We head over to the Old Library where Zeni Geva frontman KK Null is performing a solo set of blinding white noise; halfway through the set he is joined by doom-drone tuba specialists ORE, the collaborative performance becoming an enthralling fusion of classical brass, noise and sheer metallic meltdown.
Next up on the Warehouse stage is the awesome Italian power trio Ufomammut who play their latest album Oro in its entirety. It would have been nice to hear more of their back catalogue, but nevertheless the onslaught of deep space drone and doom is breathtaking. The psychedelic visuals that accompany the band’s monster riffs are equally mesmerising.
Highly-anticipated Swedish folk-pop-rockers Goat appear in full-on fancy dress voodoo regalia and play a collection of jubilant, hippyish tunes. The band tread a fine line between the sublime and the ridiculous, but you get the feeling that if you ever found yourself being burnt alive in a wicker man, Goat are the people you’d want there providing the soundtrack and cheering up the occasion.
One of the innovations of this year’s festival is the introduction of paying a deposit and having your own personal Supersonic pint pot that you hold on to and get topped up throughout the day. This is a great idea for cutting down on waste, and also provided the perfect excuse for downing pints as we dash between the various venues since we’re not allowed to carry drinks between the Old Library and the other stages.
However, the debilitating effects of sinking so much ale and spiced rum start to take hold of your reporter and his accomplice, and our recollections of the final chapter of the festival are somewhat hazy.
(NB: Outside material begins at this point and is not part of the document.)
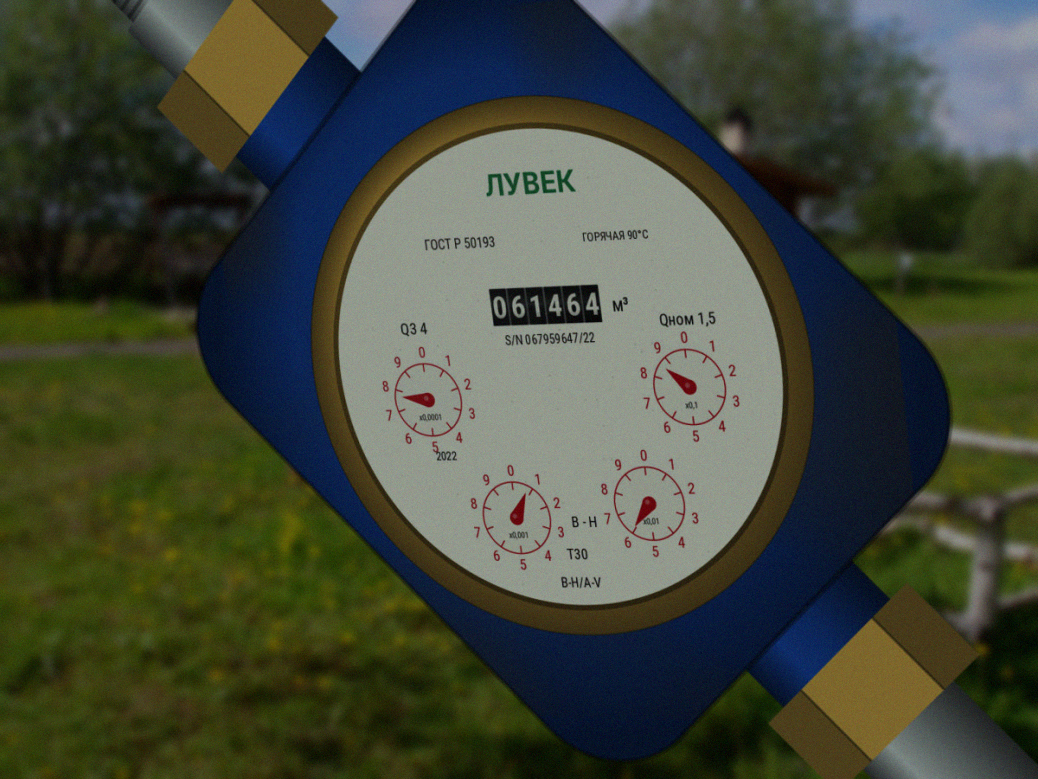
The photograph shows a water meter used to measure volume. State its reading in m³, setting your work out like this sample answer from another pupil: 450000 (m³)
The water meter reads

We manage to catch a glimpse of each of the three headliners including the brutal, hypnotic and utterly compelling riffs of Australian art-rockers My Disco. We were very excited by the prospect of Kim Gordon’s Body/Head project, a collaboration with noise artist Bill Nace, and the freeform, experimental feel of their music is certainly intriguing but also feels somehow anticlimactic at the end of a weekend of such joyous music - although this is probably due in part to the aforementioned overindulgence in rum.
Hitting a more celebratory note is the special headlining performance of the Oxbow Orchestra, a full orchestra (many of the musicians are from the Birmingham region) accompanying the San Francisco avant-jazz-rockers as they perform a selection of their works.

At the end of the evening, over in the ‘quiet’ seated tent near the food stalls, someone whips out a bongo and the tent is suddenly full of euphoric punters using their plastic pint pots as percussion instruments to bang and rattle on the tables and scaffolding, producing an improvised, cacophonous, deafening, tribal racket – the perfect end to what has been a perfect weekend.
Capsule and the rest of the team, along with the volunteers who help facilitate the day-to-day running of the festival, must be congratulated on a triumphant Supersonic, and for ten remarkable years of musical adventures. There are hints that next year’s festival could see a new format, and possibly a different venue, but whatever shape Supersonic takes we are confident it will remain the very best place to discover and celebrate pioneering experimental music.